No ano em que se assinala o centenário das aparições de Fátima, o novo filme de João Canijo acompanha 11 mulheres transmontanas numa peregrinação até ao Santuário. A ficção e a realidade misturam-se neste retrato de determinação, dor, sacrifício e fé.
Ouve-se o som da água a cair. Estamos no interior de um balneário público. O corpo feminino está descoberto, numa crueza e despudor que, no primeiro instante, nos causa espanto e, no segundo, discernimento por percebermos que esta exposição não surpreende. Porque estas onze mulheres que vemos nuas no grande ecrã estiveram, afinal, sempre despidas nas duas horas de Fátima, o novo filme de João Canijo sobre a peregrinação de um grupo de transmontanas até Fátima, a propósito das festividades do 13 de maio.
Esta é uma das cenas mais fortes da longa, um projeto que ocupava a mente do realizador desde Sangue do Meu Sangue (2011).
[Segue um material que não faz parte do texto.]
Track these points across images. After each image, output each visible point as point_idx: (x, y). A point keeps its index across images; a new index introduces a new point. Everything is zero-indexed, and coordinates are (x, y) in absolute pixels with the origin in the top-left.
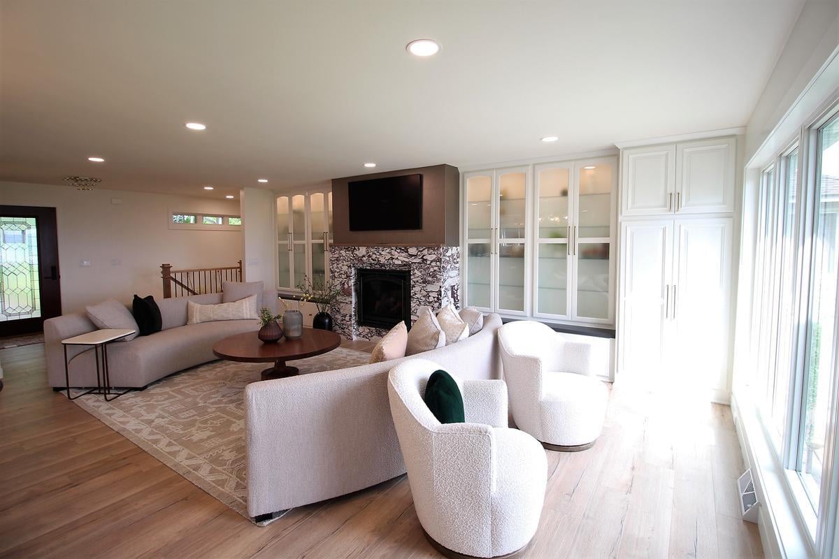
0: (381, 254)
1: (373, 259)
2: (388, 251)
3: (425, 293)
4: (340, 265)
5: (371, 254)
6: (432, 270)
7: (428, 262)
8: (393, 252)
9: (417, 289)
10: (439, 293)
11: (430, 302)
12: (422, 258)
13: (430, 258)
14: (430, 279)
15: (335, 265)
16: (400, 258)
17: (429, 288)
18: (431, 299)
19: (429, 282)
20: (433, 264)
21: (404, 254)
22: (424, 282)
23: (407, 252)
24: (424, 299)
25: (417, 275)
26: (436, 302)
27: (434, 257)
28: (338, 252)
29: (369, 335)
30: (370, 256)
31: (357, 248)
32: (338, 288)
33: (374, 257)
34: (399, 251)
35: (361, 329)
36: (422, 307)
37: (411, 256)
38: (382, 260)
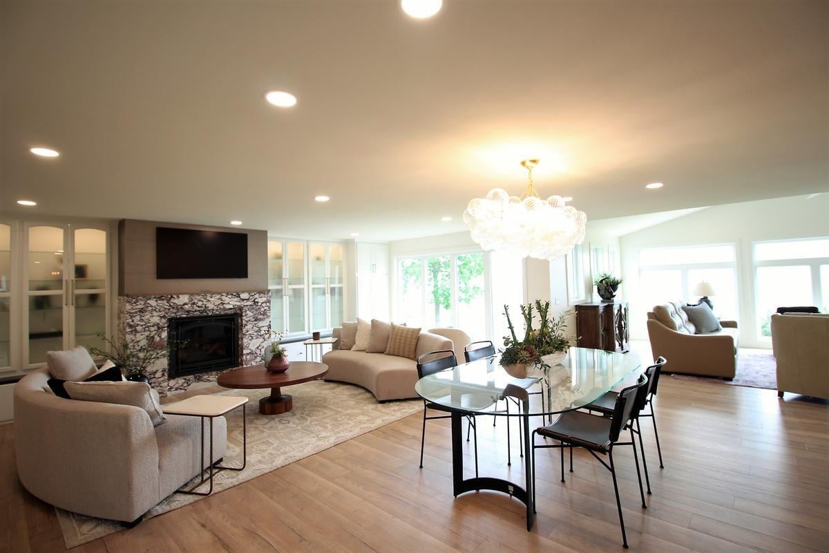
0: (209, 301)
1: (199, 307)
2: (218, 297)
3: (257, 329)
4: (148, 317)
5: (196, 301)
6: (262, 309)
7: (259, 304)
8: (224, 298)
9: (249, 326)
10: (270, 327)
11: (261, 336)
12: (254, 301)
13: (260, 300)
14: (261, 317)
15: (138, 318)
16: (231, 303)
17: (260, 324)
18: (262, 332)
19: (260, 320)
20: (264, 305)
21: (236, 299)
22: (255, 320)
23: (239, 297)
24: (256, 334)
25: (249, 314)
26: (266, 334)
27: (264, 299)
28: (142, 302)
29: (185, 385)
30: (194, 303)
31: (175, 296)
32: (143, 343)
33: (200, 304)
34: (230, 296)
35: (172, 383)
36: (253, 341)
37: (243, 300)
38: (211, 306)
Uma sequência só possível graças à intimidade de Canijo com este elenco de luxo: Rita Blanco, Anabela Moreira, Cleia Almeida, Vera Barreto, Teresa Madruga, Ana Bustorff, Alexandra Rosa, Teresa Tavares, Íris Macedo, Sara Norte e Márcia Breia. Anabela Moreira e Rita Blanco têm, por defeito, destaque – a ligação ao realizador em trabalhos anteriores já o previa. O protagonismo dado a ambas é justificado com a competência das interpretações, ainda que se possa alegar que mostrar tanto de ambas nos deixa a desejar entrar mais a fundo no mundo de outras, como é o caso de Vera Barreto, uma surpresa que se revela em pequenas grandes ocasiões, como o relato da experiência emocional (e extremamente cómica) de utilizar uma casa de banho limpa ao fim de vários dias.
Tal como o sotaque de Rita Blanco não deixa enganar, é de Vinhais, Bragança, que parte a peregrinação mais longa até Fátima. São mais de 400 quilómetros, caminho que as atrizes percorreram para criar esta obra que oscila entre o ficcional e o documental. Há uma proximidade com estas onze mulheres, que riem, choram, e captam imagens com os telemóveis para mais tarde recordar. É de um realismo tal que, em dados momentos, tendemos para a ilusão de que estamos a assistir a um documentário sobre um grupo de mulheres comum que se submete a este desafio – porque no mundo real, quantos não há? Há bolhas, dores nas costas, pernas inchadas, calor e todas as adversidades por que passam milhares e milhares de pessoas que se deslocam a pé todos os anos até ao Santuário. No fundo, Fátima é um retrato do sacrifício em nome da fé.
Mas apesar do título e do mote, Fátima tem muito pouco de sobrenatural ou divino, espiritualidade ou fé. O filme de Canijo não tem a pretensão de falar do transcendente. O foco é o que acontece em Terra: as relações humanas e o crescente cansaço físico e psicológico que vai despoletando conflitos e atritos entre as personagens que partilham um ambiente de sacrifício e superação. A sequência final será, porventura, o único momento em que a vela do divino se acende e se multiplica. E para crentes e não crentes, há uma indiscritível sensação de conforto ao ver a comoção destas mulheres na chegada ao seu destino.